After anonymously notifying Bitcoin ABC developers in April of a critical ‘chain-splitting’ bug in the Bitcoin Cash code, a Bitcoin Core developer has emerged to claim responsibility for the discovery — what he describes as a “wake-up call” for the entire cryptocurrency industry.
In a post on Medium, Cory Fields revealed that he was the individual responsible for the anonymous tip-off, having alerted Bitcoin ABC of the SIGHASH_BUG on the 25th of April, 2018.
According to Fields, the bug could have caused an unintended split in the Bitcoin Cash network — compromising the integrity of transactions, and potentially bringing the fourth-largest cryptocurrency by market capitalization to its knees.
The vulnerability was addressed by the ABC team, however, and was announced to have been mitigated on May the 7th. Included in the incident report was a technical description of the issue:
“An attacker may construct a malicious transaction which would be accepted by Bitcoin-ABC 0.17.0 and mined into a block. This block would be rejected by all other versions of Bitcoin Cash compliant implementations.”
Having avoided what Fields described as the “potential for catastrophe”, Bitcoin ABC acknowledged the actions of their unknown hero and offered them an unspecified bounty.
The Dangers of Disclosure
For Fields, however, anonymity meant safety.
The developer explained that, had he openly disclosed the bug to ABC, he would be the first in the firing line if a hacker had exploited it — as the only identified individual to have knowledge of the vulnerability. Explaining his reasoning, Fields noted that “people have been killed for much less”:
“I would have no way to prove that I was not the attacker. Then consider that, collectively, billions of dollars could have been lost as a result of this exploit. People have been killed for much less. So not only was anonymity important, I considered it a necessity for my safety.”
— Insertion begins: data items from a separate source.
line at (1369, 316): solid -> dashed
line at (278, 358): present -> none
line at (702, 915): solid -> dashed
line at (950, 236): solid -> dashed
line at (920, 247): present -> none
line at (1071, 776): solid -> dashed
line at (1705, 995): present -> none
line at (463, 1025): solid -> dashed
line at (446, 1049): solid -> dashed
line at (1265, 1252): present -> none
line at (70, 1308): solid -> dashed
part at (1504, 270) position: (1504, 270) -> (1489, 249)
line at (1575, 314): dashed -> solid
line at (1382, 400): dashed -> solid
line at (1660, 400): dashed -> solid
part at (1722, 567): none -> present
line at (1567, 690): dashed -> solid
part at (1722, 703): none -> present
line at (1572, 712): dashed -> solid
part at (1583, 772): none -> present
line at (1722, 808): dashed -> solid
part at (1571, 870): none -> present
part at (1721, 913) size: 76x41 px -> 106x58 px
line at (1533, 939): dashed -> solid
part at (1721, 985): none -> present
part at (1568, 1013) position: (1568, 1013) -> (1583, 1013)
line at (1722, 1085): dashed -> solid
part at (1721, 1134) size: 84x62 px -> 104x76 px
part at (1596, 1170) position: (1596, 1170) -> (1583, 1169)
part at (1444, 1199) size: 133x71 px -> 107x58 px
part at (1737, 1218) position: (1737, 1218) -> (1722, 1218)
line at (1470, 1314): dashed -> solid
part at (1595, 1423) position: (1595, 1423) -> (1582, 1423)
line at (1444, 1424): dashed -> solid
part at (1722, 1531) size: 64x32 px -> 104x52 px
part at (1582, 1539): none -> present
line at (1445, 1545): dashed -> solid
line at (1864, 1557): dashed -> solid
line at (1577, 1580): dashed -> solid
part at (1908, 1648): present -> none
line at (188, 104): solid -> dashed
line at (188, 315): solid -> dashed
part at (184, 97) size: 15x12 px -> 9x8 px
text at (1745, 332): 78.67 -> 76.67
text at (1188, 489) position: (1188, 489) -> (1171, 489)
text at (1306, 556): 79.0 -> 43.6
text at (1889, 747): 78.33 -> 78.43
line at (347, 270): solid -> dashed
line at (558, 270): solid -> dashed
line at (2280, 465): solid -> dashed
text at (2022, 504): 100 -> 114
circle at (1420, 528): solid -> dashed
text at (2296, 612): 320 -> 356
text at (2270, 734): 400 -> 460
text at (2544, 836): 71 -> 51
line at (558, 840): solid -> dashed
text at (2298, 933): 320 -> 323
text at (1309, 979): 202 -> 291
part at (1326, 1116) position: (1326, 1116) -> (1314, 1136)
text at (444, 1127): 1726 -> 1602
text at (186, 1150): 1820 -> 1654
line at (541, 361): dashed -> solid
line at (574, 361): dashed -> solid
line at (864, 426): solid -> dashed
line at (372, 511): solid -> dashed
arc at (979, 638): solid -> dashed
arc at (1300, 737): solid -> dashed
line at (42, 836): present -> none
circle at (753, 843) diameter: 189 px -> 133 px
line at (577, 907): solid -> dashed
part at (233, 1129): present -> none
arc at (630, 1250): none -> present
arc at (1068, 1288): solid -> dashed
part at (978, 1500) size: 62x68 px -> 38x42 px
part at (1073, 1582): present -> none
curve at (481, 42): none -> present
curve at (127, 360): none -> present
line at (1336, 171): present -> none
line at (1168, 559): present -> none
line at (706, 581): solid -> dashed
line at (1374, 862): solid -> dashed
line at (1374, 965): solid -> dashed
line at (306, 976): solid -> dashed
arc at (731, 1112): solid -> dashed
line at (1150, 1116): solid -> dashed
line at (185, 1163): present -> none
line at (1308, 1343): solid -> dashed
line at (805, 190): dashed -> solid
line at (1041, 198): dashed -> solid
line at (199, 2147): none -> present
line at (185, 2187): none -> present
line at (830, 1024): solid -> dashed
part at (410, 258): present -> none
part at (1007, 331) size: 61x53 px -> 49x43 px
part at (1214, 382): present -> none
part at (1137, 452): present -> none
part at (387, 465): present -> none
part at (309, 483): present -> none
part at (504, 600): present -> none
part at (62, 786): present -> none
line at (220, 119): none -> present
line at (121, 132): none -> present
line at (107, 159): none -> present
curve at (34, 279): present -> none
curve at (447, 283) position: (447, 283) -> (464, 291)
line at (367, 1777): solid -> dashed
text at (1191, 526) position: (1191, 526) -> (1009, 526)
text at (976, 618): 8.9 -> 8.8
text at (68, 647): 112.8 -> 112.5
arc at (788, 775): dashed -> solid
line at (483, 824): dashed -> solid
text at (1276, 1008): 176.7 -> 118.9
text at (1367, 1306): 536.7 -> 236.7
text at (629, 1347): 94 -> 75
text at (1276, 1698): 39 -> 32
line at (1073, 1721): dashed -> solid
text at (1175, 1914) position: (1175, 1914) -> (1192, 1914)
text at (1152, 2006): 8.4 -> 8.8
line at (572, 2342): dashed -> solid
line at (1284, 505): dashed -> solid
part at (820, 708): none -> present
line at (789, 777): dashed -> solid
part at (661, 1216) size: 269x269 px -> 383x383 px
Fields went on to explain that Bitcoin ABC’s lack of a responsible disclosure policy may be partly to blame — a legislation he describes as a “must-have for any security-critical project”.
Where some would see the BCH bug as water under the bridge, Fields maintains that the issue was not endemic — and was a “real-world example” of the significant challenges facing all cryptocurrencies, including Bitcoin. He wrote:
“I’m often asked at conferences and workshops what I consider to be Bitcoin’s greatest challenge in the future. My answer is always the same: avoiding catastrophic software bugs.”
According to the developer, all projects must be adequately prepared for any eventuality — one might entertain the idea that disclosure policy is the tip of the iceberg.